13.3.05

Pelo começo

Quinze meses se passaram e o rei está nu. A frágil política econômica não resistiu a quinze minutos de entrevista do Sr. Greenspan. Daqui para frente, muito pouco se poderá fazer e, mais do que nunca, a ortodoxia usará seu arsenal para sufocar de vez a nossa combalida economia. Restarão as metáforas e o tempo.
Mas, considerando o contexto em que se deu a vitória do Lula, a crise econômica parece ser apenas a gota d’água de uma crise mais profunda, de aguda desilusão política no país. O eventual fracasso de um governo do PT é muito mais do que o tropeço de um partido ou de um programa econômico. Não afetará somente nossa vida daqui por diante, mas marcará drasticamente a nossa vida pretérita, nossos tantos anos de construção de uma alternativa para este país.
Como demonstra muitas vezes a história, o sentido das coisas, o rumo dos processos sociais e políticos, são definidos de frente para trás. São os eventos futuros que magicamente dão sentido às trajetórias do passado e estas só podem ser plenamente compreendidas a partir do seu desfecho; sem ele, não seriam mais do que eventos fortuitos, distribuídos ao acaso, ao lado de tantos outros.
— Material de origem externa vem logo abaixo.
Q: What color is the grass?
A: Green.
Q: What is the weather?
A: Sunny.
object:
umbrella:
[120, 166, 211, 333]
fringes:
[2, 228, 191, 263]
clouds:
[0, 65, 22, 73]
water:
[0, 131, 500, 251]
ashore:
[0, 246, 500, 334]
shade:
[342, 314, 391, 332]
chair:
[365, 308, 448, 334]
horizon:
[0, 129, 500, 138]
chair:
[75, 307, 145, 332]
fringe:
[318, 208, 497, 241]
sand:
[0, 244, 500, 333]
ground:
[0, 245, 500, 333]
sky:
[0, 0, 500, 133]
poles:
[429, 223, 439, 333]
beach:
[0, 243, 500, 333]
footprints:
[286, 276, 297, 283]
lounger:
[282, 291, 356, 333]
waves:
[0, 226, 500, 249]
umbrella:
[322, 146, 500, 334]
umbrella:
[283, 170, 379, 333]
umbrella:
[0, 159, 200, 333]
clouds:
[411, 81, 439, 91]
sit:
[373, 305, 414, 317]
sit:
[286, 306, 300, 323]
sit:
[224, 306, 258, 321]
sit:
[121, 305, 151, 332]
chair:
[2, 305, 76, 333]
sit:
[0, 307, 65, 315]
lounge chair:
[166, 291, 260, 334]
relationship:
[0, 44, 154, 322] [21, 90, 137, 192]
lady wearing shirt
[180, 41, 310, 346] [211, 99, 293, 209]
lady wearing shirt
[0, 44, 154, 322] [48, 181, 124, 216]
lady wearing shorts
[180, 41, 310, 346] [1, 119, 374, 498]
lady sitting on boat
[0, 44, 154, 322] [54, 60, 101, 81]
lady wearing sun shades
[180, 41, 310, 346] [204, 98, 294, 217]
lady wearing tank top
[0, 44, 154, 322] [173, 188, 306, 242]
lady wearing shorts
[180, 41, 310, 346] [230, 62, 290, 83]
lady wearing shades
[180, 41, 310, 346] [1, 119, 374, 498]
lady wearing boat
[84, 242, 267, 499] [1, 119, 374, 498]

É como quando finalmente damos o primeiro beijo na namorada. Resgatando na memória, identificamos naquela festa da escola, ou naquele olhar no retrovisor, um encanto que só poderia desaguar no grande amor de hoje. Ou também no futebol, quando tabelamos desde o nosso campo de defesa numa triangulação predestinada a encher a rede, num belíssimo gol de placa. Mas quantos foram as tabelinhas desperdiçadas pelo centroavante fominha? E quantos olhares em quantos retrovisores não passaram de tentativas mal sucedidas?
Para que nossa arte, nossa labuta, faça algum sentido, é imprescindível que de algum jeito consigamos conectar o presente a nossas ambições de ontem. Se não para construirmos o futuro, como costumamos crer, talvez para amalgamar o passado.
Pois é com isto que o governo do PT e o presidente Lula estão lidando. Tenhamos participado mais ou menos ativamente da política nos últimos 30 anos, temos que reconhecer que o PT foi o portador da caneta que parecia predestinada a ligar os pontos de nossa história. Os chumbos da ditadura, as manifestações de rua, o Julinho de Adelaide, a luta pelas Diretas-Já, os desenhos do Henfil, os esforços da Constituinte, o Dr. Ulisses, o impeachement de Collor, o sufoco do FHC, todo este amontoado de vida só comporia um roteiro inteligível se tivéssemos finalmente desaguado em algum mar. Aquele leito caudaloso, expressão talvez das duras escarpas que nos acompanharam ao longo do tempo, não poderia terminar assim, absorvido pela areia da costa, empapuçando um mangue que parece não ter fim. Sem um mar, não haverá rio, nem córregos, nem nascentes.